Surtout lorsque l’on désire en changer, se ranger, tester les joies d’une existence normale, sans arnaque, sans mensonge, sans haine…

Mais, pour quitter définitivement « l’association » à laquelle elle appartient, elle n’a que deux possibilités extrêmes : tuer… ou mourir…

Douchka l’aventure, tel est le surnom de cette belle jeune femme d’origine russe qui change de personnalité et d’identité pour charmer de riches et crédules hommes afin de les dépouiller d’une partie de leur fortune.

Mais elle n’agit pas seule, elle appartient à une association dirigée par David Frommel, alias David-le-rapace ou David-le-rat…

Douchka déteste les hommes, n’a jamais connu une vie normale et, pourtant, quand elle rencontre par hasard Thierry, c’est le coup de foudre.

Alors, elle n’a plus qu’un désir, laisser l’aventure derrière elle. Mais David-le-rapace n’acceptera jamais de perdre son gagne-pain. Alors, pour que son rêve se réalise, Douchka n’aura plus que deux solutions : tuer… ou mourir…

J.-A. Flanigham nous livre là un récit classique dont l’intrigue souffre un peu du fait de la concision exigée par le format du fascicule 64 pages.

Ne pouvant développer son histoire et ayant pour obligation d’écrire vite, l’auteur va donc sombrer dans une certaine facilité pour poser son intrigue et user un peu trop des hasards de la vie qui font que les personnages se rencontrent un peu trop facilement.

On pardonnera ce travers qui est inné au format et on appréciera une intrigue certes un peu trop commune avec un personnage désireux de se ranger des voitures, mais dont les partenaires voient d’un mauvais œil ce changement d’attitude.

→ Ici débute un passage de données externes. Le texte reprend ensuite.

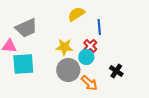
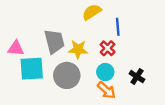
gray trapezoid: (26, 28) -> (54, 41), moved, turned -80
cyan circle: (86, 57) -> (105, 72), moved
gray circle: (68, 70) -> (67, 75), moved

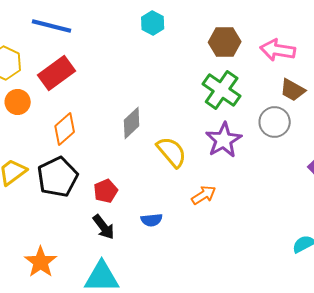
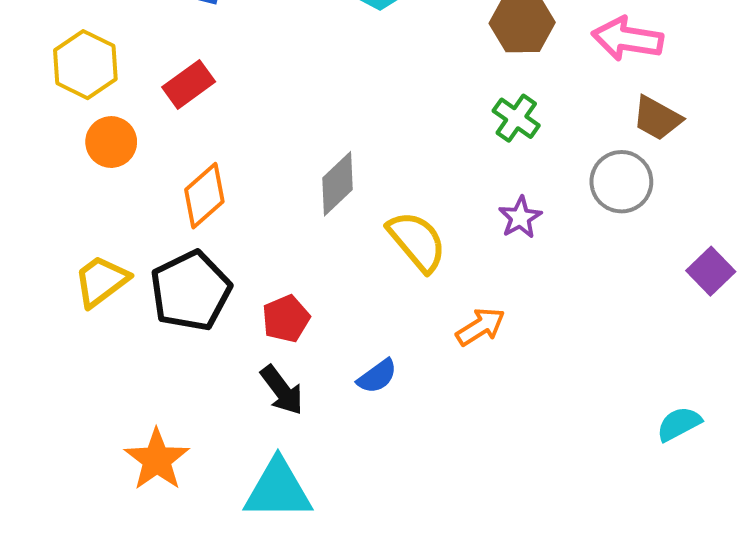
red rectangle: (57, 73) -> (189, 84), size x0.7
green cross: (222, 90) -> (516, 118), size x0.6
purple star: (224, 140) -> (520, 217), size x0.6
blue semicircle: (152, 220) -> (377, 376), turned -30

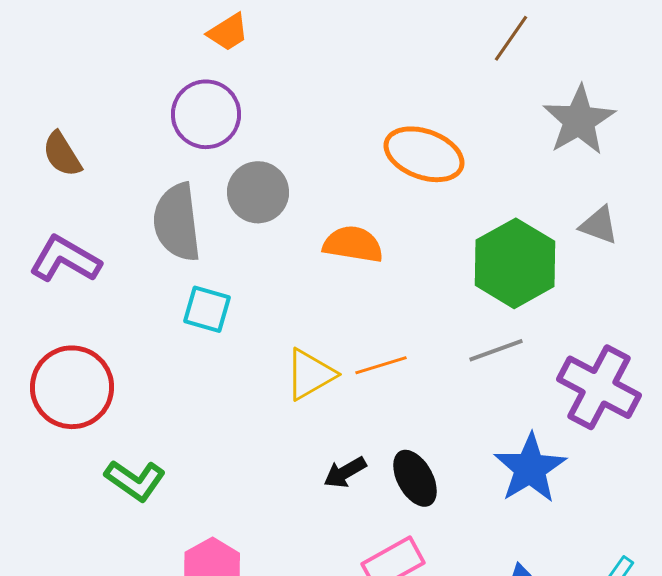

Pour une fois, J.-A. Flanigham ne fait pas de son personnage féminin une personne totalement vénale et vénéneuse. Certes, au départ de l’histoire, Douchka s’inscrit dans le style de femmes qui pullulent dans les romans noirs à l’américaine dont s’inspire l’auteur, ces belles mantes religieuses qui en veulent à la vie ou à l’argent des mâles aveuglés par leur désir.

Mais Douchka va changer en découvrant l’amour… oui, dit comme cela, ça pourrait avoir l’air un peu gnangnan, mais Flanigham est plus doué que moi pour présenter la chose.

On se retrouve alors dans un récit, là aussi classique, de rédemption, une rédemption difficile à acquérir et qui n’a d’autre aboutissement que la mort, la sienne ou celles des autres…

On regrettera également que Flanigham n’use qu’avec parcimonie des incises (son habituel point fort) et qu’il a du mal à enrober ses clichés (le bel homme, la belle femme, le méchant vilain, les hommes riches et naïfs) avec un peu plus de substance.

M’enfin, comme dirait l’autre, il ne faut pas être trop exigeant avec un tel format contraignant.

Au final, pas le meilleur récit ni le plus noir de l’auteur, mais un texte de près de 20 000 mots qui se lit avec plaisir, car, après tout, un texte de J.-A. Flanigham se lit toujours avec plaisir. Et si vous n’en êtes pas convaincu, c’est que vous n’en avez jamais lu.